FIG. 3 is a schematic illustration of the approximate blade [0012] angle to flow direction for each of the 4 “phases” and 4 transition zones of a single blades rotation around the turbine for the “Production” (maximum output) mode. Phase 1 is the upstream power phase as the blade travels across, or 90 degrees to the wind direction. During this phase it is necessary to maintain a specific angle between the blade [0012] and the flow direction for as long as possible, Phase 2 is the downwind drag phase as the blade travels down wind. During this phase it is necessary to limit the amount of induced and parasitic drag produced by the blade [0012], Phase 3 is the downstream power phase as the blade travels across or 90 degrees to the wind, and Phase 4 is the upwind drag phase. The schematic graphically illustrates the approximate angles of the blade with respect to the wind direction. For simplicity only 8 positions are shown on this schematic. The actual resolution of the positioning system exceeds 1 degree. There are two blades shown for each of the 8 positions. The outer most blade depicts the position of a conventional Vertical Axis Wind Turbine Blade and the inner blades indicates the position when it is dynamically positioned.

INDUSTRIAL APPLICABILITY

This invention is ideally suited to the Renewable Energy industry and lends itself to improving the performance of existing Vertical Axis Wind Turbine designs, Low Head river turbines, Tidal, and Ocean Current turbines. The market for these types of renewable energy sources is both large and international.

Claims

1-4. (canceled)

5. A Vertical Axis Turbine with blades which are continuously, positively, and accurately re-positioned during the rotation of the turbine shaft to be at a specified angle with respect to the wind or water “flow” direction throughout the complete rotation of the turbine.

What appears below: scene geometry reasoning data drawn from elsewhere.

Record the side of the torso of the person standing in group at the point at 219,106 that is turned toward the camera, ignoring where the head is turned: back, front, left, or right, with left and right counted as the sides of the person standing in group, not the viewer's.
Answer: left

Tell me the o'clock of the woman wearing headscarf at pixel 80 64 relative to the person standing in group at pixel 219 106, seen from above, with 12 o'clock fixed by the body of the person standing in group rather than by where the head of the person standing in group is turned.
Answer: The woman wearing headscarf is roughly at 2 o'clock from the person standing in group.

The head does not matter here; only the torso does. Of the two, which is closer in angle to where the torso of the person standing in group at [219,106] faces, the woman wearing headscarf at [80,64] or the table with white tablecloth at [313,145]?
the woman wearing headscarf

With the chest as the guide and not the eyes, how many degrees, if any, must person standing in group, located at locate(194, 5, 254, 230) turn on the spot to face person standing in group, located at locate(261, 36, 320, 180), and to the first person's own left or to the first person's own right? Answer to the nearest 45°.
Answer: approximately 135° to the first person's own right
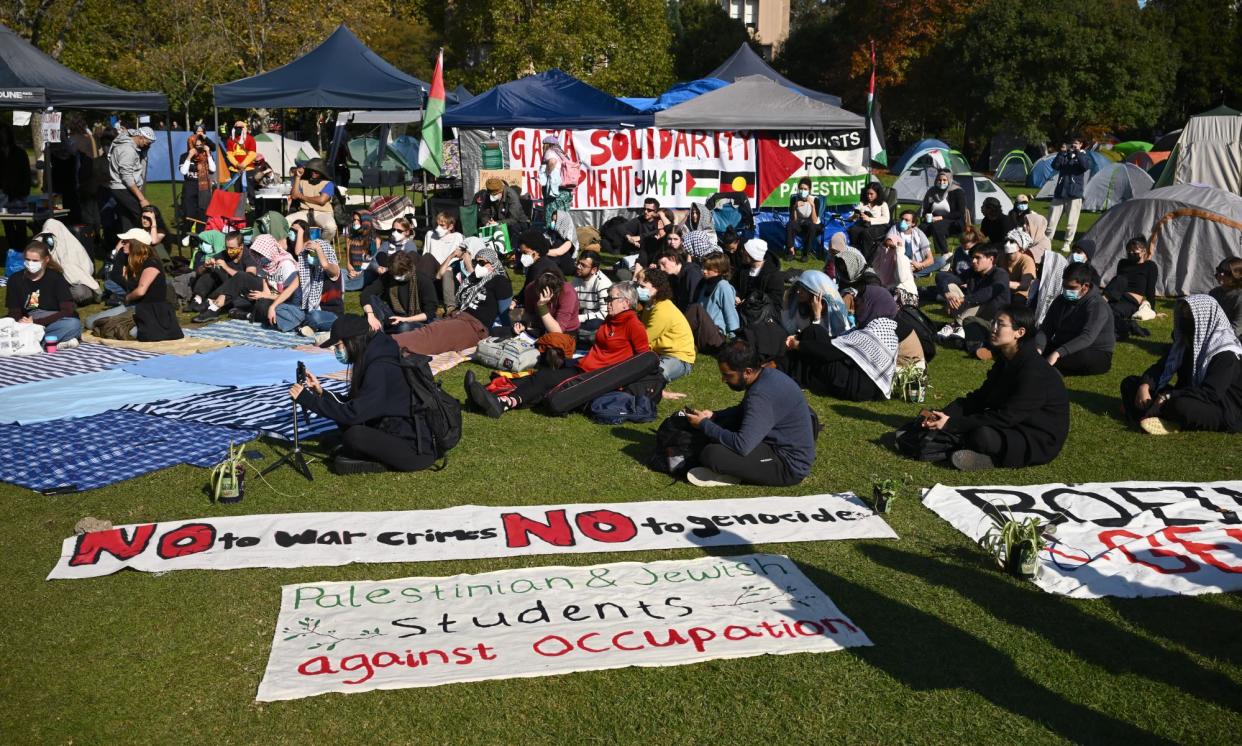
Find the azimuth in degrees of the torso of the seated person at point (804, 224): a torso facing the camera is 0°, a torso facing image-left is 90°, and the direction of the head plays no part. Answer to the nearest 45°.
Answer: approximately 0°

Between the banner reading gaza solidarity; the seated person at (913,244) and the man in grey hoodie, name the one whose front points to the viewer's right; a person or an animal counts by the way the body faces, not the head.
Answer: the man in grey hoodie

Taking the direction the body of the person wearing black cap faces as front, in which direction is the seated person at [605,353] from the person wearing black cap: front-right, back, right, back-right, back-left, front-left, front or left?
back-right

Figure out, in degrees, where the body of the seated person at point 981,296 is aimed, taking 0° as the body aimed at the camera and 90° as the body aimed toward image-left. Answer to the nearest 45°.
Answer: approximately 45°

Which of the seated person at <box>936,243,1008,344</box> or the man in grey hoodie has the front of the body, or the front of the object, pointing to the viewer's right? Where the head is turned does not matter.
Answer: the man in grey hoodie

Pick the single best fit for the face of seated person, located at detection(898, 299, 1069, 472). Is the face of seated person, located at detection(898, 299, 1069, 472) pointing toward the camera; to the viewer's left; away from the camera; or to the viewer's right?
to the viewer's left

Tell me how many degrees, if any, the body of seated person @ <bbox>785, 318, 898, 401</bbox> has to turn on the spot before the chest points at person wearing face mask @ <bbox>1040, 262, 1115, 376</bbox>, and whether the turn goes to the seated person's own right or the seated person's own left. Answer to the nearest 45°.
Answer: approximately 135° to the seated person's own right

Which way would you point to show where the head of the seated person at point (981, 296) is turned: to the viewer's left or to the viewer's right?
to the viewer's left

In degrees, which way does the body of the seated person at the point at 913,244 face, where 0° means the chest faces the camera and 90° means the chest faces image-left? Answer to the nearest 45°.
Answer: approximately 45°

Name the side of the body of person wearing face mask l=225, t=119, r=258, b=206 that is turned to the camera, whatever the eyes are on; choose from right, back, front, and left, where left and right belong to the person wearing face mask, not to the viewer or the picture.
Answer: front

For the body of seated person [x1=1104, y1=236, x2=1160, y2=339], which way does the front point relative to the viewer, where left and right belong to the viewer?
facing the viewer and to the left of the viewer

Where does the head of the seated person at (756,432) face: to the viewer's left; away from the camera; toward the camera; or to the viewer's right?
to the viewer's left

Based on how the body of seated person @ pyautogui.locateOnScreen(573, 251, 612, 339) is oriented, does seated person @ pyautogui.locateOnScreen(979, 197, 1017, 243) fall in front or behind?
behind

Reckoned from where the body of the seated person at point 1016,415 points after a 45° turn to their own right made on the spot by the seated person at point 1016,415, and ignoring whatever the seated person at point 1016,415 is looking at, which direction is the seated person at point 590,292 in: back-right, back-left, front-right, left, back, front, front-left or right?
front

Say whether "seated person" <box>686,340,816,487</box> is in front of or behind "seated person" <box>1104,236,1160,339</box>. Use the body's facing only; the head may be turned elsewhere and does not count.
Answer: in front

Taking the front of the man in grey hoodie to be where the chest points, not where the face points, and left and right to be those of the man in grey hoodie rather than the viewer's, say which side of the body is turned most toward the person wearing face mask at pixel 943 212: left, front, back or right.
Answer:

Adjustments are made to the blade angle at a minimum increment of one degree of rotation of the turbine shaft and the blade angle is positioned to within one degree of the optimum target angle.

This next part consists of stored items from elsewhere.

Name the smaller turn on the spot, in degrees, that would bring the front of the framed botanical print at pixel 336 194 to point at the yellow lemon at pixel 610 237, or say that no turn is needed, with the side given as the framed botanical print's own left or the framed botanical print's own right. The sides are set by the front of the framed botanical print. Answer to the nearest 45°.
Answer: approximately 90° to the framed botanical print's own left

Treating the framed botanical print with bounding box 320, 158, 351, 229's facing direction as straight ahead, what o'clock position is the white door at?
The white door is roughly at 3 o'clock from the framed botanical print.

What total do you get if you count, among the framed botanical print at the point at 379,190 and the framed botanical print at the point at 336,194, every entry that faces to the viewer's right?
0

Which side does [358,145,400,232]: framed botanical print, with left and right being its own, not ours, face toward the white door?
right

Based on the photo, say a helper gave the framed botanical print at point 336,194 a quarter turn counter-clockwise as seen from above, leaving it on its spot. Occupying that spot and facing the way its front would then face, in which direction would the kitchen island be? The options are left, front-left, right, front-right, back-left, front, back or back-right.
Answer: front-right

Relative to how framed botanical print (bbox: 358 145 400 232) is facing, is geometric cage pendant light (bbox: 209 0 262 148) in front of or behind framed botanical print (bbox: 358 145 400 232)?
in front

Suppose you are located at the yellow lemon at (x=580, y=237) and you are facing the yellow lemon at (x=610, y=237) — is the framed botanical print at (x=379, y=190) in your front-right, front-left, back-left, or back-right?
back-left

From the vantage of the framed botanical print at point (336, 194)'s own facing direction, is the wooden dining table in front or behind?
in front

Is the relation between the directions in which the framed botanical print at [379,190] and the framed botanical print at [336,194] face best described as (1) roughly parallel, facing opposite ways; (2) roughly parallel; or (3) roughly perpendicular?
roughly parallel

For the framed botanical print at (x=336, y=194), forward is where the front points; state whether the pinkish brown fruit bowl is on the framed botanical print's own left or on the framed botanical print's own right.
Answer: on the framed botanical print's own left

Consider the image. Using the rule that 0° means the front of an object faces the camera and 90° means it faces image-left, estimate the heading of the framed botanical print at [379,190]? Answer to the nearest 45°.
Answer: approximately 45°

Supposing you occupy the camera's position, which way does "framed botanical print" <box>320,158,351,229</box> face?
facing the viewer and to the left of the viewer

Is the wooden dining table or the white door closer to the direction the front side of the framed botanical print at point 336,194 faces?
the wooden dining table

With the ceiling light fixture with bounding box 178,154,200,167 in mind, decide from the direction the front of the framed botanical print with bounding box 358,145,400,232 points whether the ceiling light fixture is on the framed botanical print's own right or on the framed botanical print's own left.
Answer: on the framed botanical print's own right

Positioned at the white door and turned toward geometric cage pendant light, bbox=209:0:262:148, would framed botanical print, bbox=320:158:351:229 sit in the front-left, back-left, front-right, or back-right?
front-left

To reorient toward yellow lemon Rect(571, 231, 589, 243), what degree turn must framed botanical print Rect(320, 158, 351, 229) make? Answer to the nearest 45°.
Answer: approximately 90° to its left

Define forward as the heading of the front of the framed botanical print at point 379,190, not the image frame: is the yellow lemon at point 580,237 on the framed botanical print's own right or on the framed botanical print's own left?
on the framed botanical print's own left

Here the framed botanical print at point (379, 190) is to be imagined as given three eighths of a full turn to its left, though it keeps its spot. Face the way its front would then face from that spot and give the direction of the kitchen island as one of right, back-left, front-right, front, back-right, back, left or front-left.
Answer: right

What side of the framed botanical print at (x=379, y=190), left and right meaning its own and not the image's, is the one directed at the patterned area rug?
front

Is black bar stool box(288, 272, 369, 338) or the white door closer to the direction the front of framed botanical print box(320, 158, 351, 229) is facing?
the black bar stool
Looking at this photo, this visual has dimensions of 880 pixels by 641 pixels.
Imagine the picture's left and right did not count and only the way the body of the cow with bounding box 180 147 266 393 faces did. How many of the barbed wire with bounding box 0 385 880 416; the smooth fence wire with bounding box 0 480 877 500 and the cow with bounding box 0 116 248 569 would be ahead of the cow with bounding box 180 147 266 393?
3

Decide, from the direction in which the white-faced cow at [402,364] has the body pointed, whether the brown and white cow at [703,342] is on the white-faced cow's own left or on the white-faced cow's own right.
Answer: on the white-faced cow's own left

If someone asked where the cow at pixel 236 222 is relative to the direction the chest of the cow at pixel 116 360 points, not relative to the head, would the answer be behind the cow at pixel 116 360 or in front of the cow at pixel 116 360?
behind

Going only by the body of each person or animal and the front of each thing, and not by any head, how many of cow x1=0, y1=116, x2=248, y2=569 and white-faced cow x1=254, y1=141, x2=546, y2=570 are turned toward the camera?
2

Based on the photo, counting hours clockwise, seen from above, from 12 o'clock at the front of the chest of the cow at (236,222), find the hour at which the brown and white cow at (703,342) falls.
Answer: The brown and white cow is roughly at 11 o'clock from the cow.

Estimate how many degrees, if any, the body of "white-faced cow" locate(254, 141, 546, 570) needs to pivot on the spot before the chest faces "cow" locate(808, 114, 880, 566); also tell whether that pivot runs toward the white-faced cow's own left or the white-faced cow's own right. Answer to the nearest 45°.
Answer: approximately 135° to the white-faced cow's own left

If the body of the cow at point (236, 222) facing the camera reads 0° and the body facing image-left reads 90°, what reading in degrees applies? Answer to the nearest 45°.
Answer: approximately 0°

6. A Vertical Axis Turbine as claimed in claim 1 in which the blade angles with respect to the flow direction can be positioned for the “Start” mode and allow the turbine to produce the maximum available torque at low wind speeds.

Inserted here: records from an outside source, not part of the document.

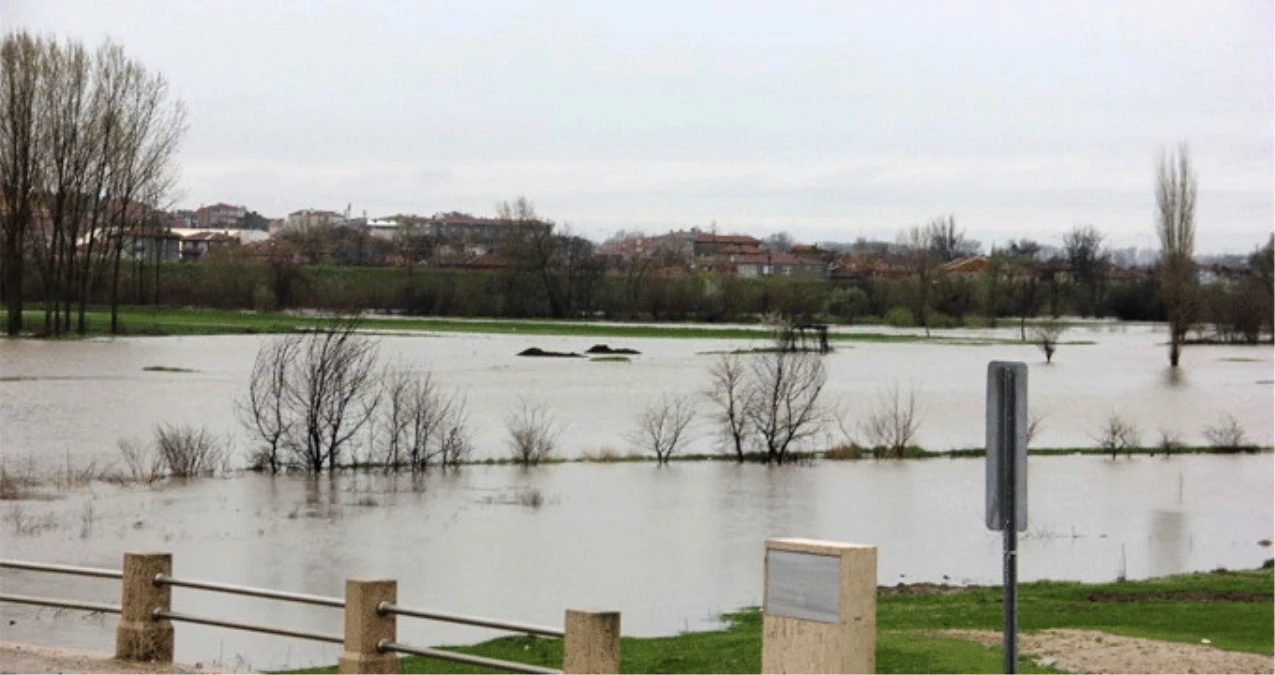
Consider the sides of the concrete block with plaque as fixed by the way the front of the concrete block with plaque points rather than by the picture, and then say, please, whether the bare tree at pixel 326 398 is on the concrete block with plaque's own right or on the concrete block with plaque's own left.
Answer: on the concrete block with plaque's own right

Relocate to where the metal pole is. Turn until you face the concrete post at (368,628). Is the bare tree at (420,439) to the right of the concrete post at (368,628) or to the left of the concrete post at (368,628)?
right

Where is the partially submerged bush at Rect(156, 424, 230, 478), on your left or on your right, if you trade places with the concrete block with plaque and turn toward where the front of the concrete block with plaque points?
on your right

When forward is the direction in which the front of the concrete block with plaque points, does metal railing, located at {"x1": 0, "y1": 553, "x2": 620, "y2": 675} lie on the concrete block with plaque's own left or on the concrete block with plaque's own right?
on the concrete block with plaque's own right

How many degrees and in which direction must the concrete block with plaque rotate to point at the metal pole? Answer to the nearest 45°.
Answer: approximately 135° to its left

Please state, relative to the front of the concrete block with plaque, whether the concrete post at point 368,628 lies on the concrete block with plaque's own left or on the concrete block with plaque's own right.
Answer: on the concrete block with plaque's own right

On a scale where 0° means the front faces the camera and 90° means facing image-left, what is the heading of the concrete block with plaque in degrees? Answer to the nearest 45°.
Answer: approximately 45°
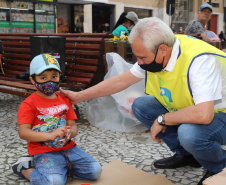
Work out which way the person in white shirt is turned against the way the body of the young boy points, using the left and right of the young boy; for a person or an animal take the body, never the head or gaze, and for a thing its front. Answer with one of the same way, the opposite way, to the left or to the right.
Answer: to the right

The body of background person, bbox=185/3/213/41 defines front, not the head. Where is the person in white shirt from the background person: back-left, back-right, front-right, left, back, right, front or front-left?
front-right

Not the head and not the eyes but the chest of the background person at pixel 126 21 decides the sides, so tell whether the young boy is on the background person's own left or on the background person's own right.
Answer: on the background person's own right

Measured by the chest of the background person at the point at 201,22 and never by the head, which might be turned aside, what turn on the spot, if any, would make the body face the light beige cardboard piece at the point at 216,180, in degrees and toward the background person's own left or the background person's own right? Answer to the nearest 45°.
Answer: approximately 45° to the background person's own right

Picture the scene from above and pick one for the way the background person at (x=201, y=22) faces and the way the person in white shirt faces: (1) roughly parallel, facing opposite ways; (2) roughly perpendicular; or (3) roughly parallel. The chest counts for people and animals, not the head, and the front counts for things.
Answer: roughly perpendicular

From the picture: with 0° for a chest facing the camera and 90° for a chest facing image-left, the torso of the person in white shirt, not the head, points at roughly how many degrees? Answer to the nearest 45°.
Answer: approximately 45°

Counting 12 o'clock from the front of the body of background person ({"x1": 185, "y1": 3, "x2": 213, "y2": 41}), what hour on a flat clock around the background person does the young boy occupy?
The young boy is roughly at 2 o'clock from the background person.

7. A Vertical Axis Turbine as claimed in claim 1 in which the blade angles with respect to the flow direction can be positioned for a “Production” mode and allow the turbine to produce the maximum output.

8. A Vertical Axis Turbine as claimed in claim 1 in which the blade angles with respect to the flow direction can be positioned so that each blade points directly into the wind direction and is maintained in this position allowing for zero torque on the turbine shaft.

9. A Vertical Axis Turbine as claimed in claim 1 in which the blade angles with respect to the wind direction can be dynamically adjusted to allow for speed (rpm) control of the turbine.

10. A Vertical Axis Turbine as claimed in claim 1 in which the blade angles with respect to the wind direction can be dynamically adjusted to allow for power output control of the turbine.